Le constitutionnaliste et professeur à la Faculté de droit de l’Université d’Ottawa, Benoît Pelletier, s'est présenté devant le Comité permanent des langues officielles, jeudi.

Modernisation de la Loi sur les langues officielles: plaidoyer pour la dualité linguistique

Le concept de la dualité linguistique perd du terrain et la Loi sur langues officielles manque de mordant: voilà deux des éléments soulevés par le constitutionnaliste et professeur à la Faculté de droit de l’Université d’Ottawa, Benoît Pelletier, lors de sa comparution jeudi devant le Comité permanent des langues officielles.

Appelé à témoigner devant les élus dans le cadre de la réflexion sur la modernisation projetée de la Loi sur les langues officielles, adoptée il y a 50 ans, l’ex-ministre délégué aux Affaires intergouvernementales et à la Francophonie canadienne ne s’est pas fait prier pour indiquer que la législation actuelle comporte plusieurs lacunes.

«Dans la Loi, il n’est pas fait mention de la dualité linguistique canadienne. On parle de l’anglais et du français comme langues officielles, bien entendu. On parle aussi du développement et de l’épanouissement des minorités francophones et anglophones. [...] Mais néanmoins, la Loi ne fait pas de mention spécifique de ce concept, qui m’a-t-on dit, commence à perdre du terrain», a témoigné M. Pelletier.

Il a raconté que dans un récent colloque entre les murs de l’Ud'O, la sénatrice Julie Miville-Dechêne a affirmé «qu’il devenait de plus en plus mal vu de parler de dualité linguistique dans les institutions fédérales», chose qui en inquiéterait plus d’un.

«Ç’a sonné une cloche pour moi. Il serait important que le Parlement, et éventuellement le gouvernement, reconnaisse formellement ce concept. On a déjà reconnu le multiculturalisme, on a reconnu le bilinguisme, maintenant le temps serait venu de reconnaître la dualité linguistique», a lancé le professeur.

Non seulement la Loi a besoin d’être plus restrictive, selon M. Pelletier, mais les pouvoirs du commissaire (Raymond Théberge) doivent être accrus.

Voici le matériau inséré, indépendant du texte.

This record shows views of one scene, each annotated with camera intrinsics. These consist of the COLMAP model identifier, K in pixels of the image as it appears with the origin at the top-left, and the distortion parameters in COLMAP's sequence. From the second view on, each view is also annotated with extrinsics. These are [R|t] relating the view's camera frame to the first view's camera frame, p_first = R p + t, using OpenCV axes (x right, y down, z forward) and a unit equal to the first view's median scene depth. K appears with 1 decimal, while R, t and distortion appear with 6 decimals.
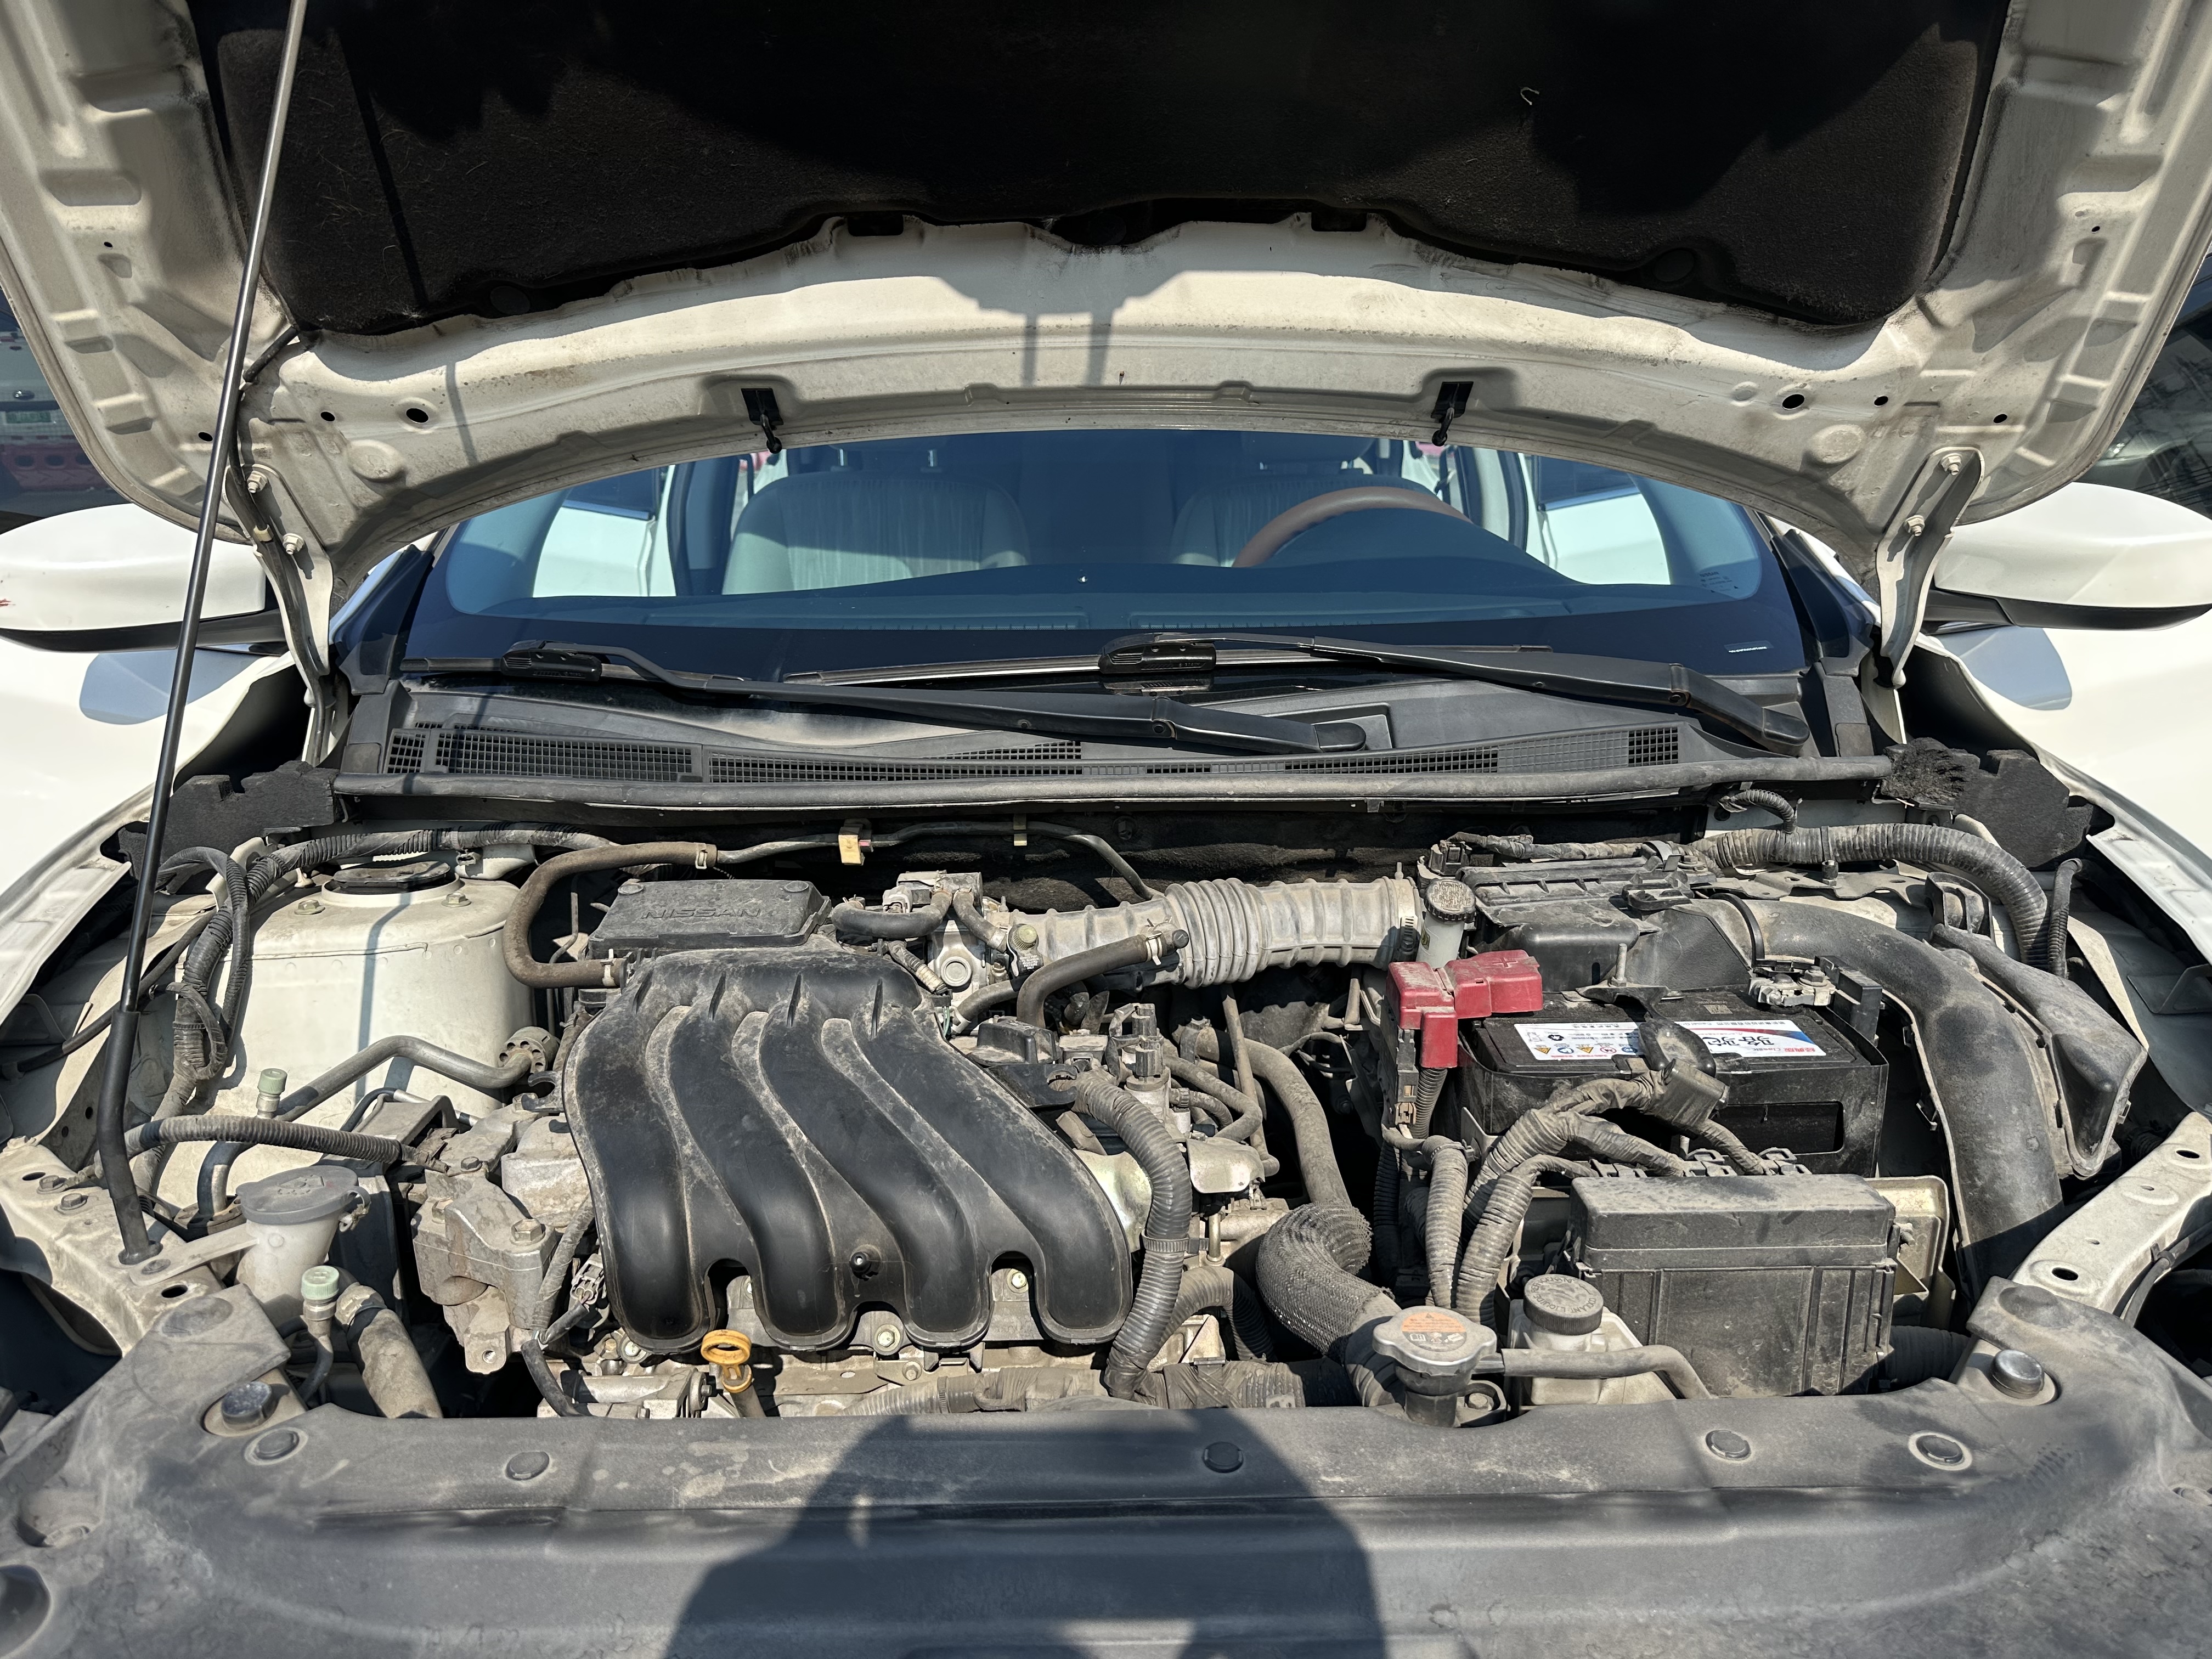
lens RADIAL K [[1706.5, 0, 1106.0], [0, 1706.5, 829.5], [0, 0, 1]] dist [0.046692, -0.103824]
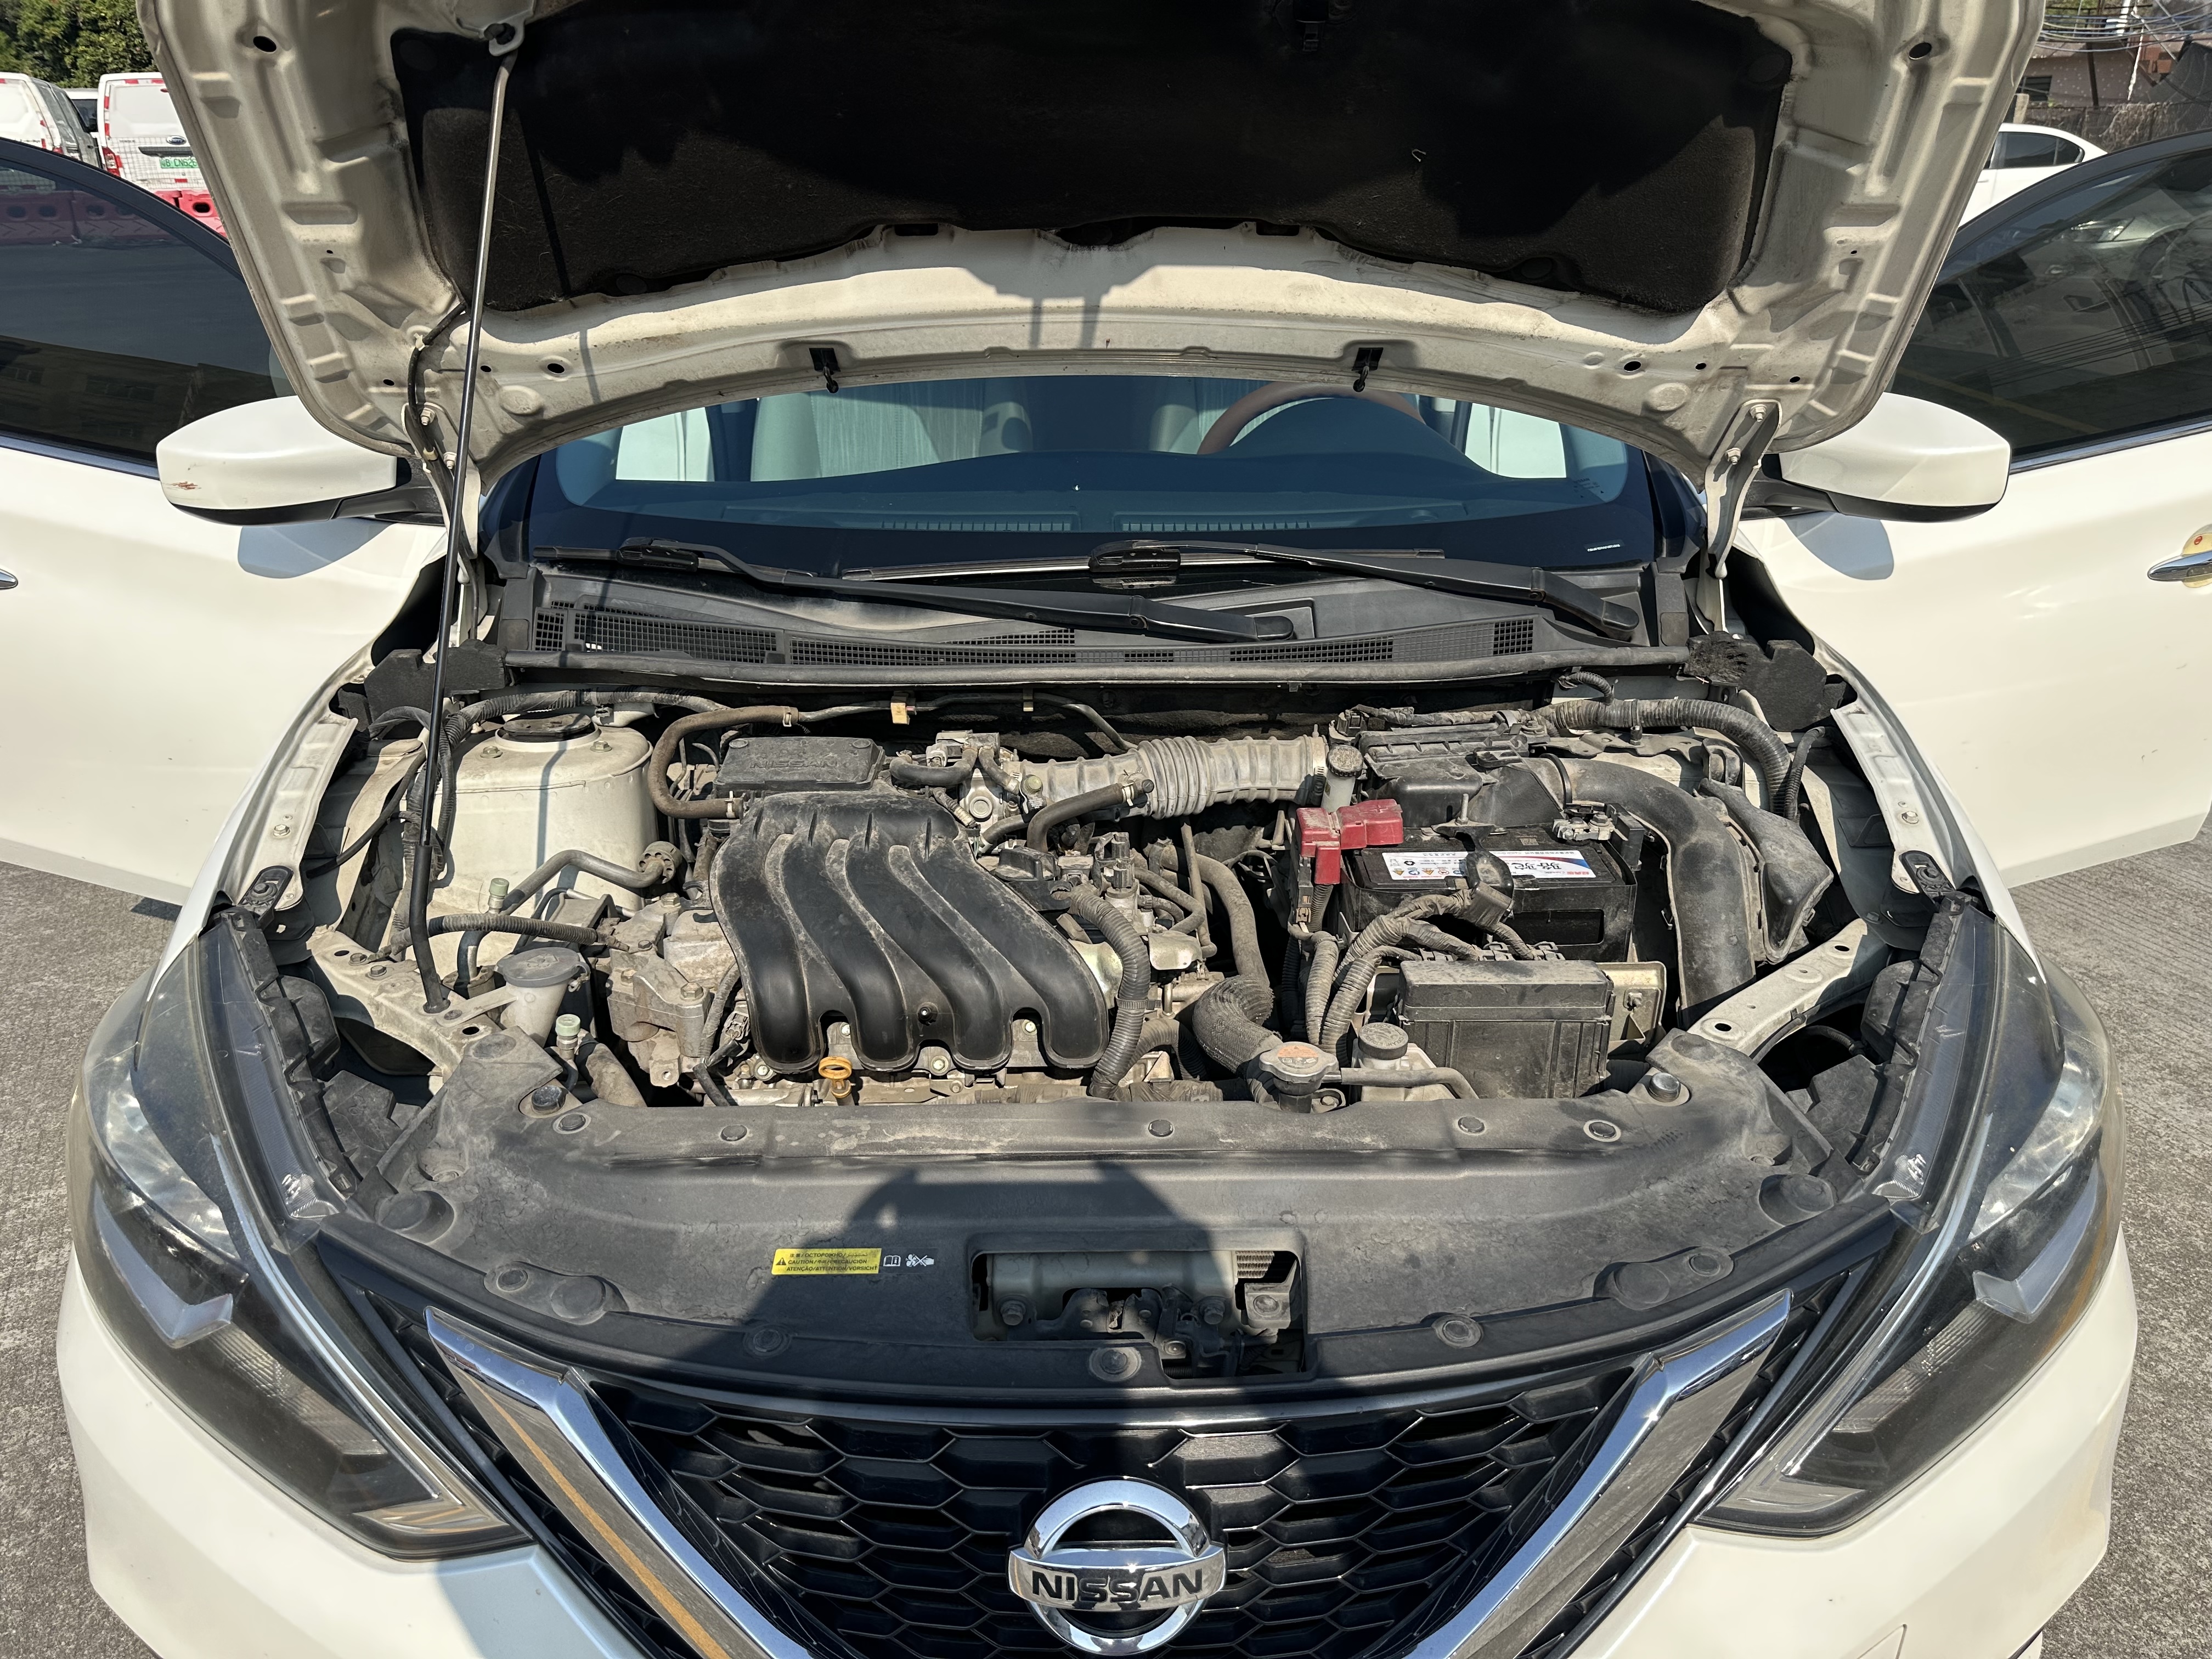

«Le commissaire a en ce moment des pouvoirs importants, je ne le nie pas. Il a entre autres le pouvoir de faire des enquêtes, des rapports et des recommandations, mais il n’a pas le pouvoir de sanctions en tant que tel. Je pense que le moment serait venu de focaliser sur cette lacune de la Loi, de faire en sorte qu’il ait des pouvoirs de sanctions qui soient réels. […] Je sais que le thème de la création d’un tribunal administratif a été abordé par plusieurs personnes qui s’intéressent au droit linguistique au Canada. En ce qui me concerne, je pense que c’est une idée intéressante qui mérite effectivement d’être explorée», a-t-il indiqué.

M. Pelletier, qui a été invité à revenir témoigner devant le Comité à une date ultérieure, a aussi abordé les thèmes de l’immigration internationale et du bilinguisme à la Cour suprême du Canada.

«Je suis parfaitement convaincu qu’il est possible d’instaurer le bilinguisme à la Cour suprême sans qu’il faille procéder par une modification constitutionnelle formelle. À mon avis, ceux qui prétendent le contraire sont dans l’erreur. Je n’hésite quant à moi pas à revenir sur ce sujet de grande importance», a-t-il lancé.